EXERCISE BRIEF >>
Within the data that follows, set down exactly the lines from the one containing "right hip: (574, 363)" through the one containing "left shoulder: (618, 271)", both ends included.

RECORDED DATA Block Start

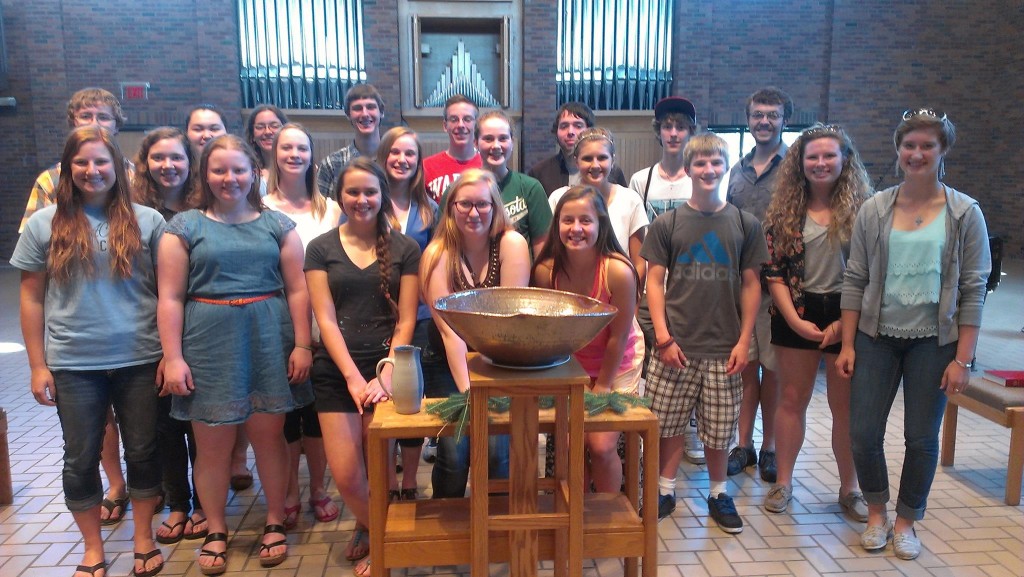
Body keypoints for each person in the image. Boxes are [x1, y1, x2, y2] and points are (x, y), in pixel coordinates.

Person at [13, 125, 166, 577]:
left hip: (140, 356)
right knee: (79, 455)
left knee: (142, 450)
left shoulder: (148, 221)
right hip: (74, 362)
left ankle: (143, 539)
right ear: (67, 169)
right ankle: (93, 548)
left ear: (118, 167)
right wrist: (38, 364)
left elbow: (168, 292)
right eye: (81, 162)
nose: (92, 170)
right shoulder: (44, 224)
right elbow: (31, 298)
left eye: (101, 162)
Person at [838, 110, 991, 560]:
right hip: (876, 337)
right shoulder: (875, 208)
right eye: (909, 146)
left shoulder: (965, 213)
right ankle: (876, 514)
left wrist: (962, 360)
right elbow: (855, 278)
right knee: (864, 433)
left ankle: (906, 521)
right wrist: (848, 343)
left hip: (934, 341)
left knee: (921, 438)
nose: (917, 154)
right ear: (898, 150)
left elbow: (973, 290)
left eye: (927, 146)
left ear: (943, 151)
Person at [158, 134, 313, 575]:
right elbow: (169, 297)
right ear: (205, 174)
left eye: (239, 169)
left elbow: (298, 289)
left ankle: (274, 519)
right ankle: (217, 529)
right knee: (212, 447)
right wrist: (173, 357)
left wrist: (302, 344)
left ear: (255, 173)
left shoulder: (277, 226)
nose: (230, 178)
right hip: (207, 342)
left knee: (269, 438)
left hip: (268, 338)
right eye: (219, 170)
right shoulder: (184, 228)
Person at [641, 134, 768, 531]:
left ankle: (718, 492)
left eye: (716, 163)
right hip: (675, 346)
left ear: (725, 167)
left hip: (724, 347)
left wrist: (745, 339)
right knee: (668, 422)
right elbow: (654, 283)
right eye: (700, 164)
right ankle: (664, 488)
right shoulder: (668, 223)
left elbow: (751, 286)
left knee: (718, 429)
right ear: (689, 169)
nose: (708, 170)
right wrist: (662, 337)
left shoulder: (745, 225)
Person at [19, 89, 134, 523]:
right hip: (78, 330)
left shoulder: (134, 177)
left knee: (140, 429)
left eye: (104, 116)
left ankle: (143, 486)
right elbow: (35, 265)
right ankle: (115, 482)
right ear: (71, 122)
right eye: (86, 116)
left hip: (130, 325)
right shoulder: (51, 184)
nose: (96, 123)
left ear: (117, 125)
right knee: (96, 423)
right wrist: (37, 361)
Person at [305, 157, 421, 577]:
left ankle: (376, 538)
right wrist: (354, 378)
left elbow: (406, 319)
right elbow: (325, 319)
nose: (362, 199)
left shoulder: (406, 249)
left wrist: (384, 373)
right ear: (339, 196)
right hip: (337, 372)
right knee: (349, 477)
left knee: (379, 470)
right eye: (352, 192)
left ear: (383, 196)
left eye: (370, 191)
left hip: (388, 370)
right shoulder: (320, 248)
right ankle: (383, 531)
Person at [760, 123, 871, 520]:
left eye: (829, 156)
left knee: (846, 409)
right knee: (792, 400)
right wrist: (793, 320)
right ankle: (783, 483)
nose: (821, 163)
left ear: (845, 160)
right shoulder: (783, 211)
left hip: (848, 312)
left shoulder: (864, 210)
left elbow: (871, 271)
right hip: (796, 310)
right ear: (801, 162)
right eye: (813, 156)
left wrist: (845, 323)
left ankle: (851, 488)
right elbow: (772, 271)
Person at [420, 169, 531, 497]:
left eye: (482, 204)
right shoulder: (437, 254)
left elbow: (508, 321)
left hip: (500, 356)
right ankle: (449, 521)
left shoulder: (511, 243)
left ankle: (495, 524)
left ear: (496, 207)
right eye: (464, 204)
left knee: (497, 449)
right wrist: (471, 392)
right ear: (450, 207)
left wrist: (487, 390)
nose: (474, 212)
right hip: (445, 357)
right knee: (456, 451)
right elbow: (449, 331)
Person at [532, 186, 644, 492]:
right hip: (574, 363)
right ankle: (576, 516)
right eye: (568, 221)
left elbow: (618, 336)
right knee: (570, 443)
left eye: (585, 220)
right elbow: (549, 334)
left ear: (601, 224)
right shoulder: (546, 271)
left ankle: (604, 517)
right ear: (557, 226)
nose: (576, 229)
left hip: (618, 361)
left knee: (601, 444)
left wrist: (603, 386)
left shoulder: (618, 271)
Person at [132, 127, 211, 545]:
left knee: (199, 424)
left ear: (190, 162)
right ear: (146, 163)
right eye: (158, 158)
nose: (168, 166)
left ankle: (203, 504)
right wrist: (166, 348)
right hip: (149, 333)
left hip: (198, 329)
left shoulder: (205, 208)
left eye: (176, 157)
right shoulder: (134, 212)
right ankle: (178, 502)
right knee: (164, 427)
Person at [262, 123, 342, 528]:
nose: (294, 154)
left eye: (302, 148)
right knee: (285, 417)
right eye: (286, 147)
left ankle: (318, 489)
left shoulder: (329, 208)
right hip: (276, 323)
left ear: (312, 156)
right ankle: (290, 488)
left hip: (323, 323)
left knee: (317, 413)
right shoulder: (259, 206)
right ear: (274, 153)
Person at [628, 95, 704, 466]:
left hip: (692, 286)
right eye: (668, 127)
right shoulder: (641, 180)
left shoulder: (700, 178)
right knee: (655, 360)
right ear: (659, 132)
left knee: (690, 356)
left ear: (691, 131)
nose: (674, 133)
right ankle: (655, 426)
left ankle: (690, 430)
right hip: (655, 285)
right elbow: (640, 240)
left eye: (681, 127)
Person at [724, 86, 793, 484]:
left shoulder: (795, 167)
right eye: (757, 115)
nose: (764, 121)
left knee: (775, 371)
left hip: (780, 287)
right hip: (743, 285)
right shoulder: (738, 170)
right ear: (748, 120)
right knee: (746, 368)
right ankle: (744, 444)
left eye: (772, 114)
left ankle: (769, 447)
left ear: (784, 119)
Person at [375, 126, 438, 498]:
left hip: (420, 318)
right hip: (375, 317)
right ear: (384, 156)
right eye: (395, 152)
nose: (402, 160)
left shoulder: (429, 208)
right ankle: (385, 484)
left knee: (410, 403)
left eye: (410, 154)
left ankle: (411, 481)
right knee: (384, 406)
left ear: (418, 162)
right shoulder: (367, 200)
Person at [548, 128, 649, 280]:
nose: (595, 165)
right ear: (576, 161)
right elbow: (552, 255)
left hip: (618, 295)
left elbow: (639, 264)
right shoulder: (559, 198)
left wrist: (632, 301)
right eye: (587, 158)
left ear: (612, 160)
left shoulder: (630, 200)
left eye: (602, 158)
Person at [473, 110, 552, 259]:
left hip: (522, 281)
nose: (496, 146)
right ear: (475, 143)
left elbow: (544, 255)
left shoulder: (531, 188)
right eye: (488, 139)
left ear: (512, 142)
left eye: (503, 138)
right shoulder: (458, 191)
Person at [527, 101, 627, 196]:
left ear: (589, 130)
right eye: (564, 126)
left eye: (578, 126)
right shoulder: (539, 173)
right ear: (556, 131)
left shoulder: (613, 172)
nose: (570, 131)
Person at [316, 84, 385, 200]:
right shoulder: (331, 165)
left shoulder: (394, 162)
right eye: (357, 108)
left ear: (381, 112)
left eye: (370, 107)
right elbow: (319, 211)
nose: (365, 114)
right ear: (348, 115)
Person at [422, 95, 482, 202]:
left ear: (476, 125)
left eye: (467, 119)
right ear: (445, 126)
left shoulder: (487, 166)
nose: (460, 125)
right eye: (454, 119)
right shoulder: (426, 167)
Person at [245, 104, 289, 178]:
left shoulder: (300, 168)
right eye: (260, 127)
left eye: (274, 126)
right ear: (252, 136)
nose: (267, 132)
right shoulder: (247, 172)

RECORDED DATA Block End

PROBLEM SOLUTION >>
right hip: (574, 363)
right ankle: (576, 516)
right eye: (568, 221)
left elbow: (618, 336)
right knee: (570, 443)
left eye: (585, 220)
right elbow: (549, 334)
left ear: (601, 224)
right shoulder: (546, 271)
left ankle: (604, 517)
right ear: (557, 226)
nose: (576, 229)
left hip: (618, 361)
left knee: (601, 444)
left wrist: (603, 386)
left shoulder: (618, 271)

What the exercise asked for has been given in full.